Iron ore swaps trade rises to record in July
* Some physical players resist derivatives market
* Swaps volumes less than a tenth of physical trade
* Quick growth will continue-analyst
By Silvia Antonioli
LONDON, July 31 (Reuters) - Iron ore swaps trading volumes rose to a record-high in July as a steep physical price move prompted market participants to adjust their positions or take new ones to manage their price exposure or bet on their market's views, brokers said.
The Singapore Exchange, by far the largest forum for iron ore swaps, cleared almost 10 million tonnes in July, or about 25 percent more than in May, when the previous record was set, according to preliminary data supplied by iron ore index provider the Steel Index.
The growth in July was due to new participants entering the market and to existing players trading higher volumes than usual, brokers said.
Trading started to increase after the physical price, which had been in the $130-150 range for the last eight months, broke below a key support level, they added.
"Once the index got through $130, people started to make some decisions about their forward positions, as that was a key support level," said John Wright, head of the GFI iron ore and steel brokerage desk.
"When you get big movements people have to adjust their positions with spreads, they have to get in their positions, get out of their positions; it certainly boosts volumes."
International physical spot prices .IO62-CNI=SI have fallen by about 15 percent in the last 3 weeks to hit $115.2 a tonne on Wednesday, their lowest in over 2 and a half years, before recovering a little on Thursday.
SMALL BUT GROWING
The iron ore swaps market is still relatively young: it started in 2008 and got a boost by the move of physical pricing to shorter mechanism 2 years ago.

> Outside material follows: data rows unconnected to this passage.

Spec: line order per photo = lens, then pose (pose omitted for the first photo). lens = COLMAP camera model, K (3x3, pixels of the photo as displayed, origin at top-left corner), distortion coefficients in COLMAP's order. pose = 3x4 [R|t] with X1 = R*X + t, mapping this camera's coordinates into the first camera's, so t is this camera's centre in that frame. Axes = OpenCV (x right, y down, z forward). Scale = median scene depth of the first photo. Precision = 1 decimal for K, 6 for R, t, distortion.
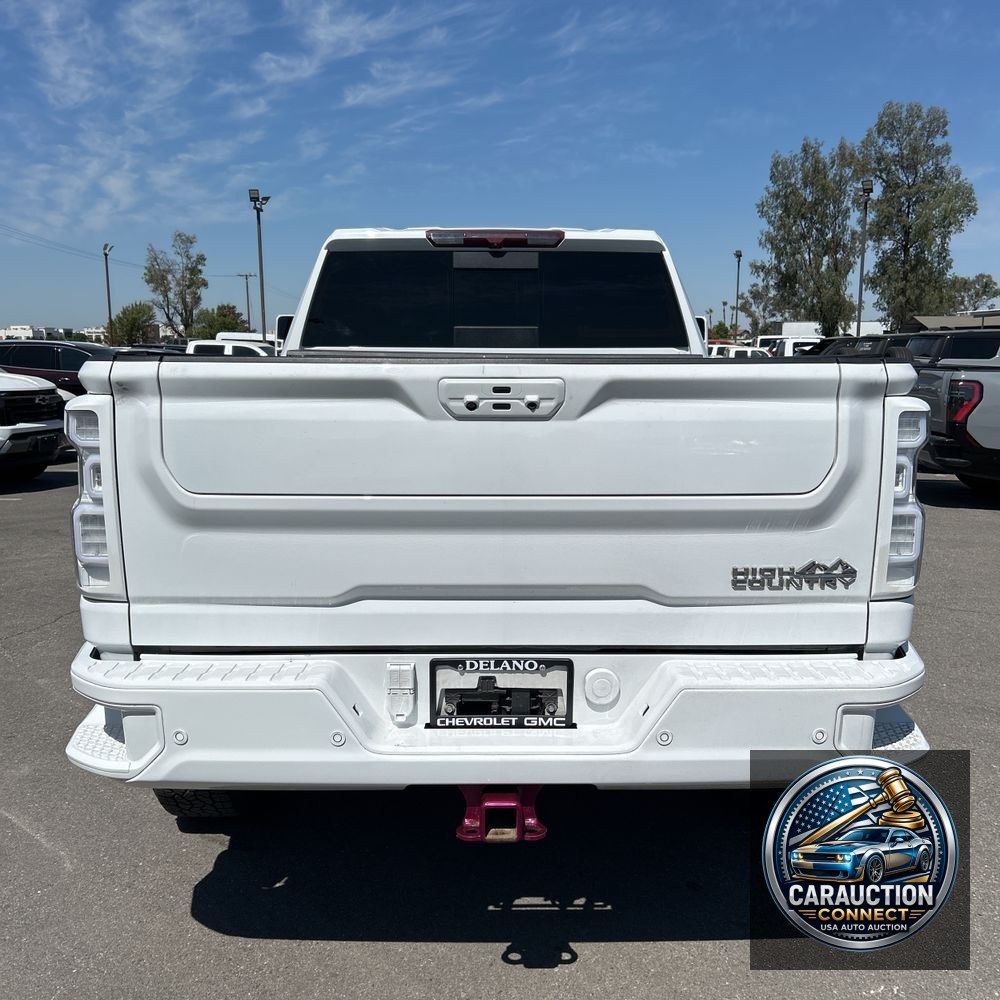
lens RADIAL K [[1082.6, 0, 500.0], [0, 1082.6, 500.0], [0, 0, 1]] dist [0.019640, -0.019074]
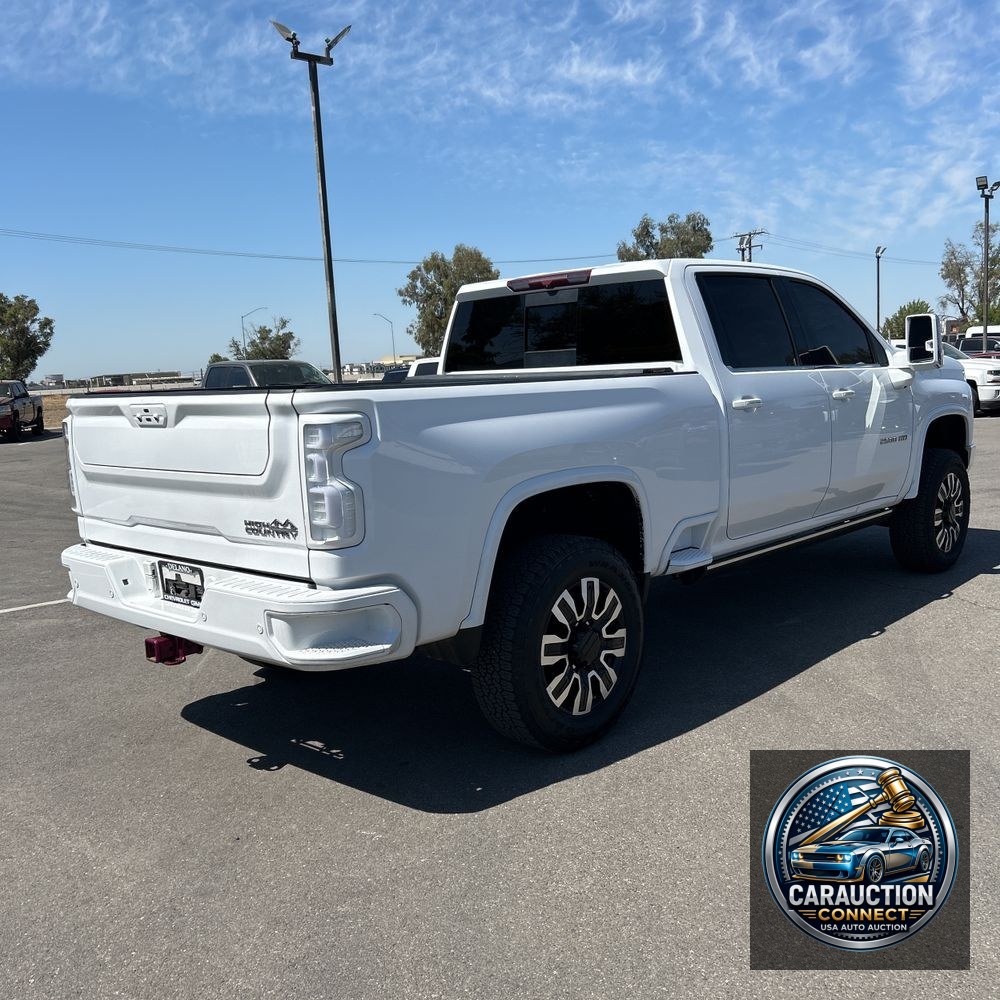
lens RADIAL K [[1113.0, 0, 500.0], [0, 1113.0, 500.0], [0, 0, 1]] dist [0.061779, -0.047169]
pose [[0.690891, 0.051782, -0.721102, 0.141646], [-0.051401, 0.998426, 0.022449, -0.002034], [0.721129, 0.021556, 0.692465, 0.010331]]
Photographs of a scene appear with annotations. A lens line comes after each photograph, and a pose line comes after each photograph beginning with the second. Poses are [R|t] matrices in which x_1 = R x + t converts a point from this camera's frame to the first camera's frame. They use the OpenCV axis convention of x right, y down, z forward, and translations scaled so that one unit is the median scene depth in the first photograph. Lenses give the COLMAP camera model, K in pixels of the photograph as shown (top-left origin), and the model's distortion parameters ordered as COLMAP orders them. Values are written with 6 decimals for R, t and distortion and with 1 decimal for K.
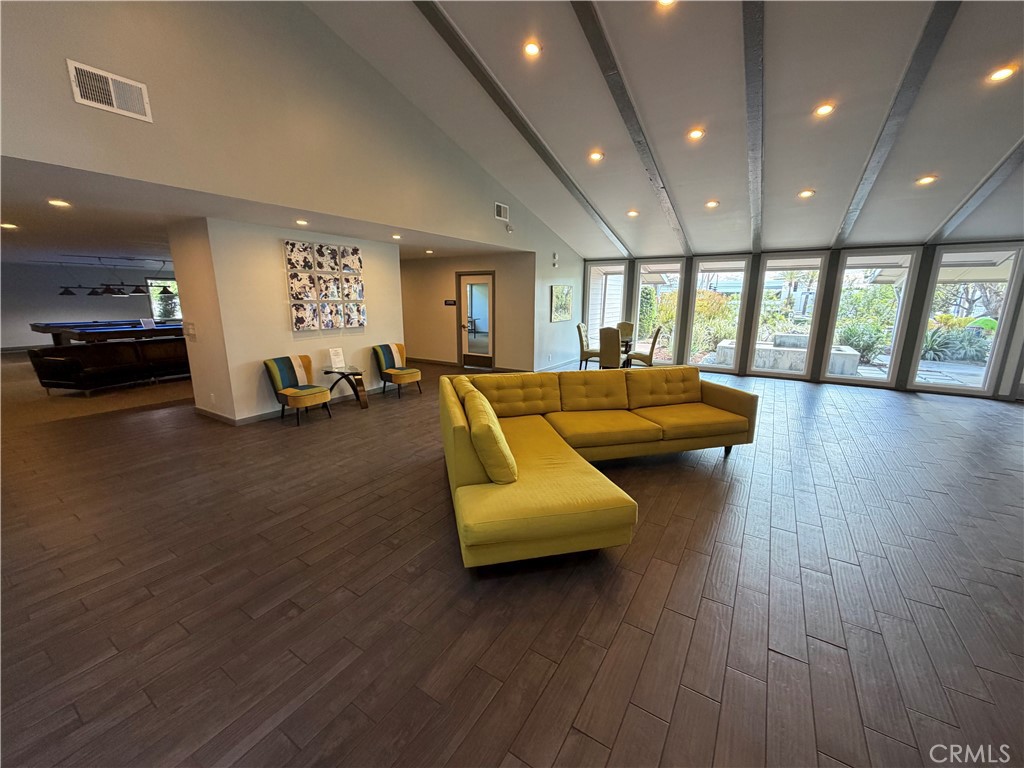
lens RADIAL K [[408.1, 0, 512.0], [0, 408.1, 384.0], [0, 0, 1]] dist [0.000905, -0.000025]
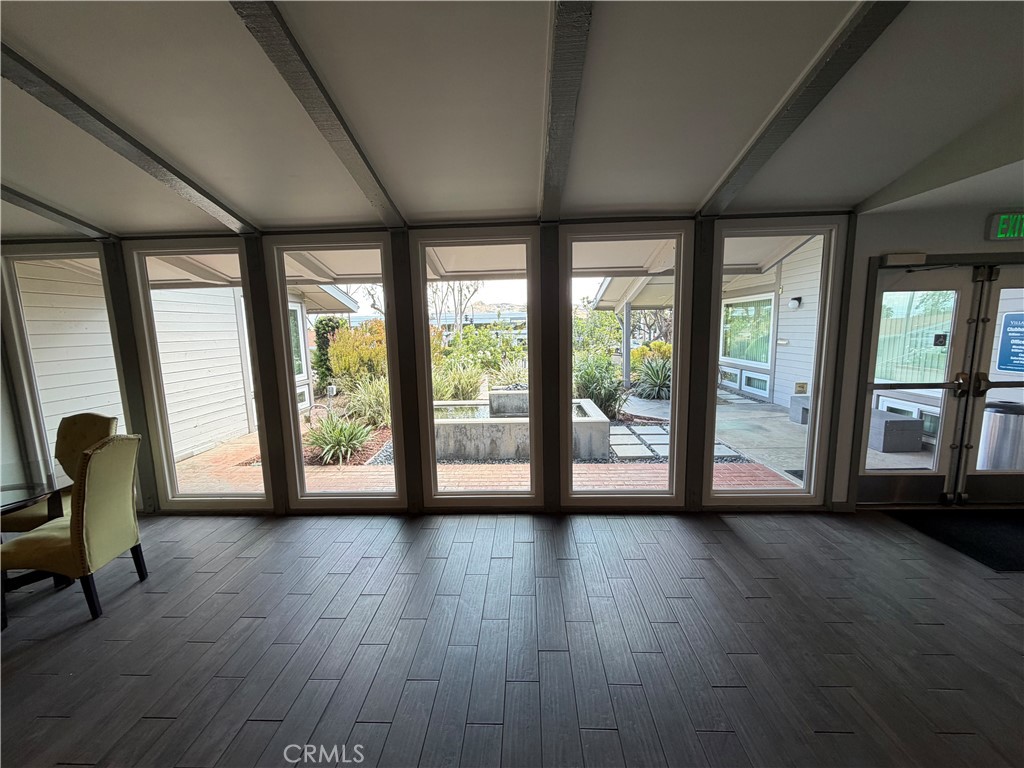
lens RADIAL K [[408.1, 0, 512.0], [0, 408.1, 384.0], [0, 0, 1]] dist [0.000905, -0.000025]
pose [[0.860851, -0.094487, 0.500007, 0.412694], [0.133769, 0.990070, -0.043213, -0.113379], [-0.490959, 0.104085, 0.864942, 0.518776]]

Many financial and some industrial participants willing to gain exposure to a main Chinese import or hedge their physical positions, have since entered this market attracted by the rapid growth rate.
As existing players gain confidence they start to increase their trading volumes while new comers also start dipping their toes and this should support the rapid growth rate seen in recent years, brokers said.
"I think we will see the volume increase stay; commodity volatility has increased across the board and traders want exposure to commodities that have a China component," said Clive Murray, head of iron ore and coal brokerage London Commodity Brokers.
Derivatives volumes still represent less than 10 percent of a physical seaborne market of more than 1.1 billion tonnes a year.
Although many financial players and physical traders have been focusing on this growing market, some of the producers and most large steelmakers have resisted the idea of using these instruments so far.
Many of them said the liquidity is still too low to hedge their whole exposure to iron ore.
"This market is still in its early stage of development - it's growing very fast but it takes time for market participants to embrace it," said Steven Randall of the Steel Index.
"You have got to appreciate that this is a massive change for the steel industry because historically they are not organised to do this."
The largest steelmakers will only trade small volumes in the next few years, until liquidity expands further and they develop the understanding of how to benefit from them.